The Italian and British investigators and prosecutors will suffer a severe blow to their reputation if the alleged Mr. Mered is proven to be someone else. The Italian prosecutors have been tracking Mr. Mered since late 2013, when he was suspected of having arranged the voyage of a boat that sank off the Italian island of Lampedusa in 2013, killing 359 migrants, most of them from Somalia and Eritrea.

On Thursday night, Francesco Lo Voi, the chief state prosecutor in Palermo, said: "We are leading appropriate investigations about this unusual situation. At the moment, all we can say is that the report of the extradited person, his arrest, his delivery and extradition to Italy have been disclosed in an official document from the National Crime Agency, by Interpol and the Sudanese authorities. We'll have details tomorrow."

The man identified as Mr. Mered is to be interrogated by Italian prosecutors on Friday in Rome, where he is in custody in the high-security Rebibbia prison. The videotape of him emerging from an Italian government plane in handcuffs at Rome's Ciampino airport in the early hours on Wednesday was carried by dozens of media outlets around the world.

On Thursday, a Sicilian attorney was appointed to represent the man who may or may not be Mr. Mered or Mr. Berhe. The attorney, Michele Calantropo, will be in Rome on Friday to attend the accused's opening interrogations. Mr. Calantropo told the media that a search is under way to find documents that prove the arrested man is Mr. Berhe, not Mr. Mered.

Mr. Yowhans said that Mr. Berhe had no job in Sudan and was being supported by family members, including his sister in Oslo, another sister in Khartoum and a sister and brother in San Francisco. He said that some family members of Mr. Berhe had last talked to Mr. Berhe about three weeks ago.

Since early 2014, about 8,000 migrants have died crossing the Mediterranean and smugglers such as Mr. Mered are thought to have made vast fortunes from sending rickety boats full of migrants to sea.

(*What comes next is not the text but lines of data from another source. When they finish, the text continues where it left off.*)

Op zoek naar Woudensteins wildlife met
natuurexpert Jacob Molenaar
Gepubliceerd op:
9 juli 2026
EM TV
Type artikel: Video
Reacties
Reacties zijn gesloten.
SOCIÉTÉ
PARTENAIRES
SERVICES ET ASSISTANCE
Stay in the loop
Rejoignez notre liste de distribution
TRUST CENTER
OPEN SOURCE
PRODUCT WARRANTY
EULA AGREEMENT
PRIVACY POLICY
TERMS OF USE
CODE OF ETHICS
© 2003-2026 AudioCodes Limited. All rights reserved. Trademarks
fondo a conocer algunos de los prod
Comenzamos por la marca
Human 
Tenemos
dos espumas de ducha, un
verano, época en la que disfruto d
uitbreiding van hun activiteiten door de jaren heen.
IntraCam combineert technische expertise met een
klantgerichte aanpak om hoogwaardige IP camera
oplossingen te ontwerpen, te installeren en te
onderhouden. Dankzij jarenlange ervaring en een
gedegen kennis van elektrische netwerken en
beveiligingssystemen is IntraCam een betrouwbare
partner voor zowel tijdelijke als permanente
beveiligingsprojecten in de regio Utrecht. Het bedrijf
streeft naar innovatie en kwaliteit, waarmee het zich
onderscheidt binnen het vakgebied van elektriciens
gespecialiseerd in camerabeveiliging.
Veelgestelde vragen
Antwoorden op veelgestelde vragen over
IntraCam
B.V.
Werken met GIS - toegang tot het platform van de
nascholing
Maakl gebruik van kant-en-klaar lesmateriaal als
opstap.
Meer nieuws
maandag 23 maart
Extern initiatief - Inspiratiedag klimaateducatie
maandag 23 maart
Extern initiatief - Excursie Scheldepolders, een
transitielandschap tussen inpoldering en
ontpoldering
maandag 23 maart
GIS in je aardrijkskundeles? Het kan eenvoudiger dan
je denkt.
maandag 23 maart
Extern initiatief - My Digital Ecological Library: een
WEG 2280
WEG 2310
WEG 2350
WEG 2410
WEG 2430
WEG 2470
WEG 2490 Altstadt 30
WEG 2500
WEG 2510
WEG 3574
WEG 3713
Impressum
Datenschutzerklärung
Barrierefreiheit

The arrest of the man identified by investigators as Mr. Mered was the highest-profile arrest that has come out of the Glauco 1 and Glauco 2 investigations that were launched by Sicilian prosecutors after the 2013 Lampedusa tragedy. Since then, dozens of arrests and convictions have been made. A new investigation is under way that may shed more light on the international reach of the smuggling networks.